BY Justin Scuiletti  February 5, 2014 at 5:46 PM EST
Promotional still from Charlie Chaplin's 1952 film "Limelight"

66 years later, you’ll finally get to read Charlie Chaplin’s novel. Publicity still by United Artists.”

The world has known Charlie Chaplin the actor, director, composer and comedian. Soon, you’ll be able to experience Chaplin the novelist for the first time — while getting a look inside the actor’s mind.

“Footlights,” the only prose fiction ever written by the legendary actor, will soon be made public after remaining unpublished for almost 66 years. The 1948 34,000-word novella, which Chaplin later turned into a script for his 1952 film “Limelight,” depicts a once famous-turned-washed up stage clown named Calvero, who saves a dancer from suicide — an act that inspires him to attempt a comeback with her encouragement.

Chaplin’s Calvero — written during a time when the U.S. government accused the comedic actor of being a communist sympathizer — reflected Chaplin’s state of mind as his film career was dwindling and the American public had turned against him:

“A great star once … hissed off the stage, and then I realized, that could happen to me.

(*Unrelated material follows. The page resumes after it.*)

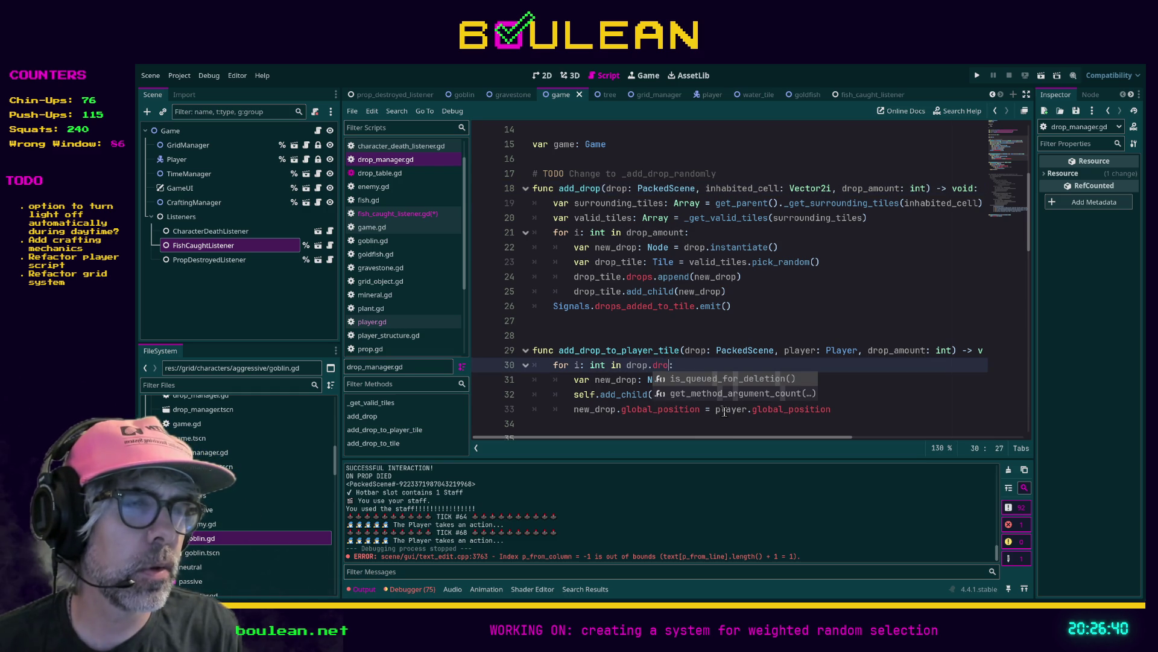
pyautogui.press('ctrl+z')
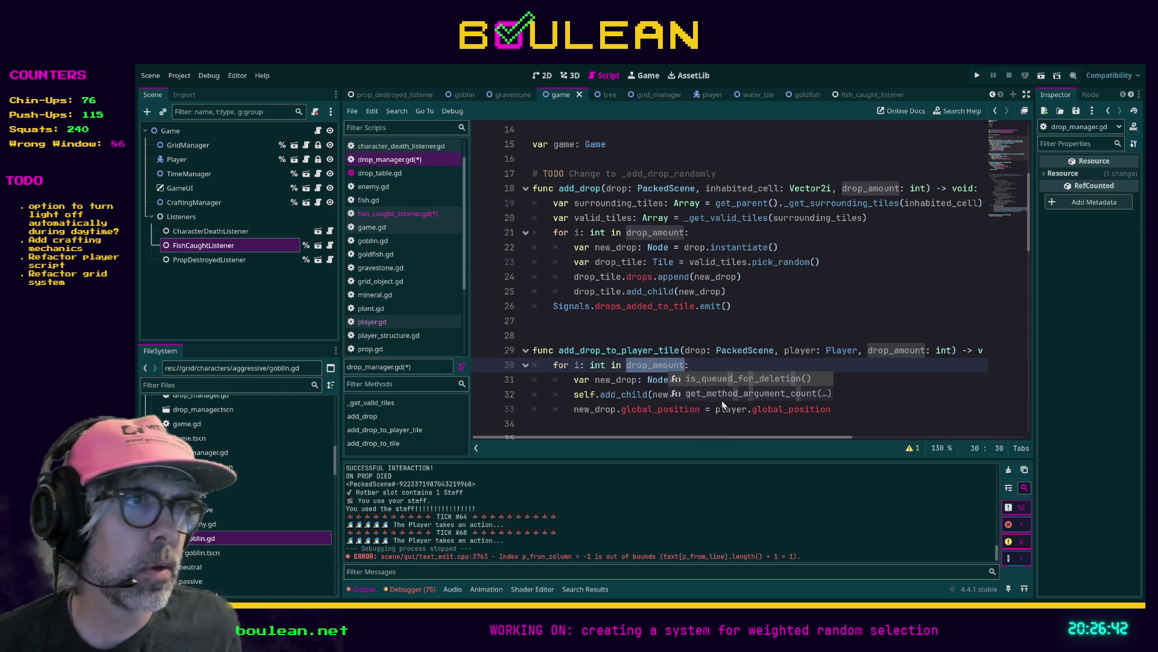
pyautogui.click(738, 365)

You know, as a comedian gets older and loses his exuberance, he has to think analytically about his work – that is, if he wants to continue in the funny business … And about the audience, then I began to fear them … ruthless, unpredictable … like a monster without a head; you never know which way it’s going to turn – it can be prodded in any direction. That’s why I had to take a drink before I could face them. It got to be torture every performance. I never really liked drink, but I couldn’t be funny without it, and the more I drank” he shrugged. ” … well, it became a vicious circle.”

Chaplin’s biographer Robinson compiled the novella from drafts found during extensive Chaplin archive digitization at the Italian film restoration institute Cineteca di Bologna. Cineteca will publish “Footlights” as part of a larger book called “The World of Limelight,” also compiled by Robinson.